Home Gaya Hidup Kesederhanaan Hastungkara dan Birat Sengkala Puncak Hari Jadi Wonosobo di Tengah Pandemi

Kesederhanaan Hastungkara dan Birat Sengkala Puncak Hari Jadi Wonosobo di Tengah Pandemi

Banyumas, Gatra.com– Puncak prosesi peringatan hari jadi Kabupaten Wonosobo ke-196 tahun 2021 digelar secara sederhana dan sangat terbatas, Sabtu (24/7). Begitu pula dengan prosesi Hastungkara (Ujubing Umbul Donga) dan Birat Sengkala yang dilaksanakan di Pendopo Kabupaten Wonosobo.

Kesederhanaan itu tampak jelas dari peserta dan tamu yang hadir dalam puncak peringatan hari jadi tersebut. Di antara mereka, ada Bupati Wonosobo, Afif Nurhidayat didampingi Wakil Bupati Wonosobo, Muhammad Albar, serta pemuka agama dari berbagai agama yang ada yaitu, Khong Hu Chu, Hindu, Budha, Katholik, Kristen, dan Islam.

Bupati Wonosobo Afif Nurhidayat mengungkapkan, perayaan hari jadi tahun 2021 ini dilaksanakan dengan penuh kesederhanaan dan terbatas karena sedang berlangsung pagebluk atau wabah virus Corona. Seluruh rangkaian acara dihelat secara sederhana dan terbatas namun tetap khidmat.

“Kami mohon maaf, untuk tahun ini tidak bisa merayakan hari jadi Kabupaten Wonosobo secara meriah. Warga masyarakat tidak bisa menikmati atraksi budaya dan rangkaian kegiatan lainnya. Namun hanya bisa mengikuti acara secara Virtual saja dan diminta berdoa di rumah demi keselamatan, dan keamanan bersama” katanya, dalam keterangannya, Sabtu malam (24/7).

Prosesi Hastungkara bermakna memanjatkan doa, agar Kabupaten Wonosobo beserta masyarakatnya mendapatkan keberkahan dari Tuhan dan lebih maju dan sejahtera di masa depan. Selain itu, ada pula doa agar pandemi Covid-19 segera sirna dari Kabupaten Wonosobo dan muka bumi ini, berganti dengan kehidupan yang lebih damai dan bahagia.

Setelah Prosesi Hastungkara selesai dilanjutkan dengan prosesi Birat Sengkala. Rangkaian prosesi Birat Sengkala merupakan rangkaian doa yang digelar secara budaya oleh sesepuh adat dan Penghayat Kepercayaan Terhadap Tuhan YME, yang tergabung dalam Majelis Luhur Kepercayaan terhadap Tuhan YME Indonesia (MLKI) Kabupaten Wonosobo yang dalam kesempatan ini hanya diwakili lima orang.

Birat Sengkala bermakna mengusir sengkala atau menyingkirkan segala bentuk kesialan/keburukan/ malapetaka/rintangan, agar ke depan Kabupaten Wonosobo lebih tenteram, makmur dan sejahtera.

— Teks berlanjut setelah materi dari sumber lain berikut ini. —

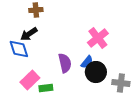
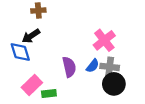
black circle: (96, 72) -> (114, 84), moved
gray cross: (121, 83) -> (110, 67), moved

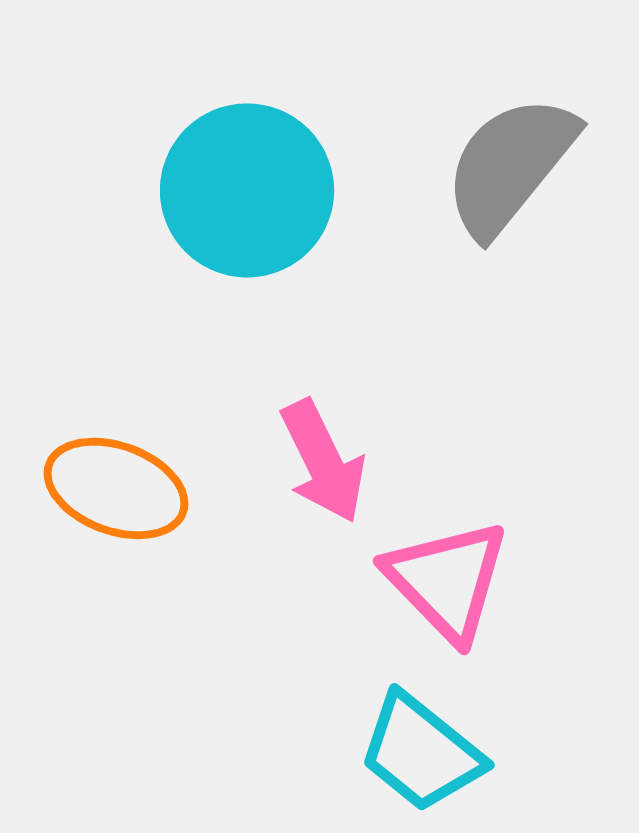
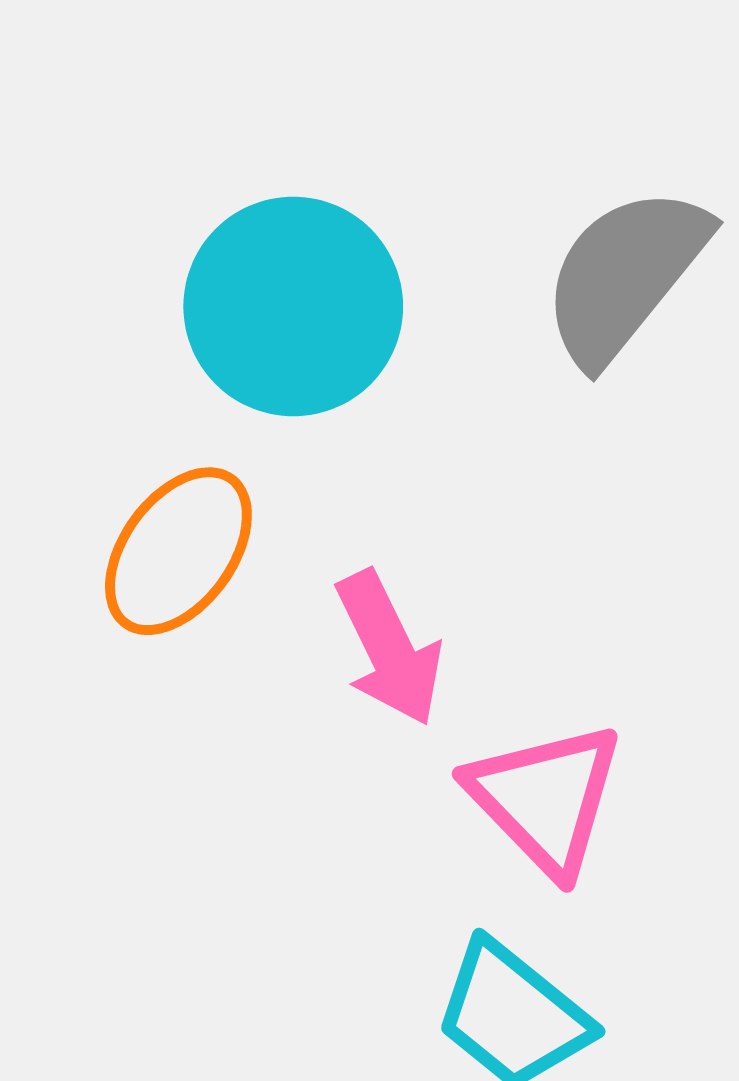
orange ellipse: (116, 488) -> (178, 551), moved, turned -74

Sebelum prosesi Birat Sengkala, terlebih dahulu dilakukan pengambilan air dari tujuh sumber mata air yaitu Tuk Bima Lukar, Tuk Goa Sumur, Tuk Mudal, Tuk Suradilaga, Tuk Tempurung, Tuk Kaliasem dan Tuk Sampang.

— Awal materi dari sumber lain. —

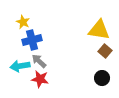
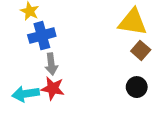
gray arrow: (39, 61) -> (51, 64), turned -140
cyan arrow: (20, 66) -> (26, 94), moved

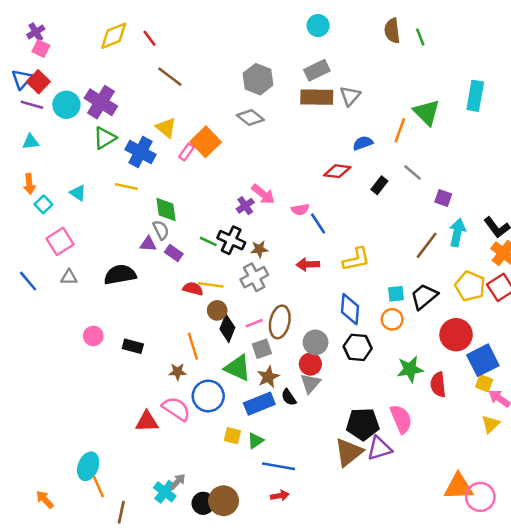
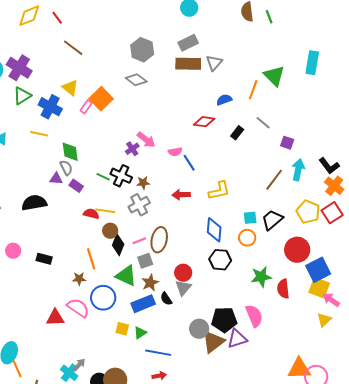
gray circle: (316, 342) -> (199, 329), moved
yellow square: (484, 383) -> (319, 288), size x1.5

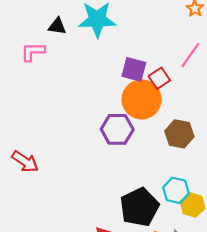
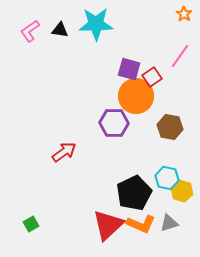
pink L-shape: (33, 52) -> (30, 31), moved, turned -35
red arrow: (25, 162) -> (64, 152), moved, turned -70

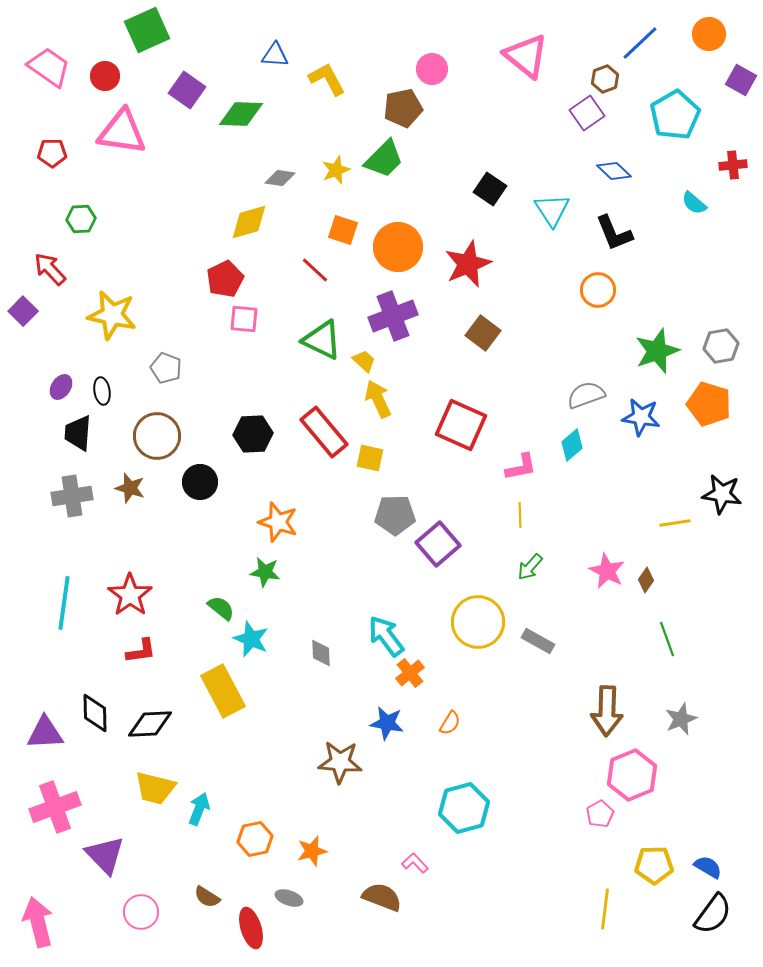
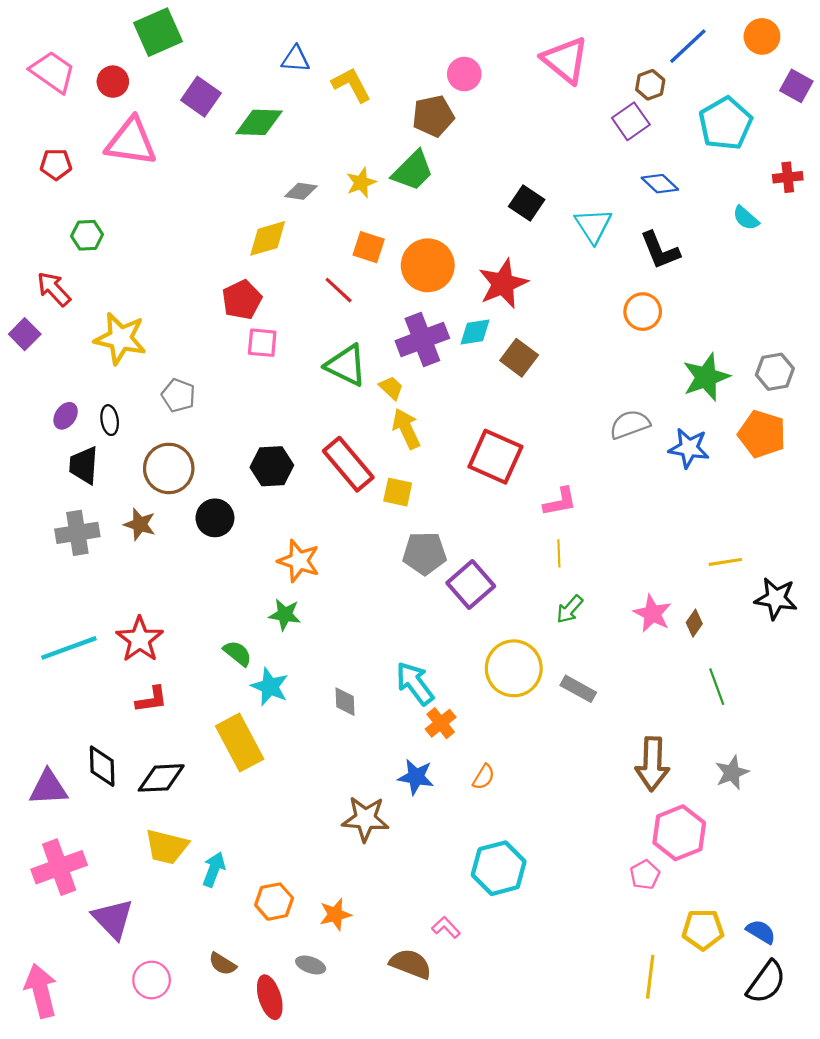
cyan diamond: (572, 445) -> (475, 332), moved, turned 32
black star: (722, 494) -> (776, 598), moved
cyan line: (64, 603) -> (69, 648), turned 62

Prosesi ini dilakukan oleh sesepuh MLKI dengan ritual adat/budaya. Selanjutnya air dari tujuh sumber tersebut dilakukan pencampuran oleh Bupati Wonosobo, untuk kemudian digunakan sebagai sarana Birat Sengkala.

Birat Sengkala dipimpin oleh Wakil Bupati Wonosobo, Muhammad Albar yang didampingi Kepala Dinas Pariwisata dan Kebudayaan Agus Wibowo. Sebelum prosesi Birat Sengkala, diserahterimakan songsong agung (payung kebesaran) dan tombak katentreman (tombak ketentraman).

Selanjutnya prosesi berlanjut menuju tengah Alun-alun Wonosobo untuk dilakukan penanaman tanah (yang diambil dari Desa Plobangan yang merupakan cikal bakal pemerintahan di Wonosobo), di sekitar beringin kurung Alun-Alun.

Pemercikan air dilakukan juga ke empat arah penjuru mata angin, yakni selatan, barat, utara dan timur. Air yang dipercikkan dengan daun dadap serep (godhong tawa) itu diambil dari tujuh sumber mata air yang ada di wilayah Kabupaten Wonosobo, yang sudah dicampur (ngracik tirta suci) oleh Bupati Wonosobo.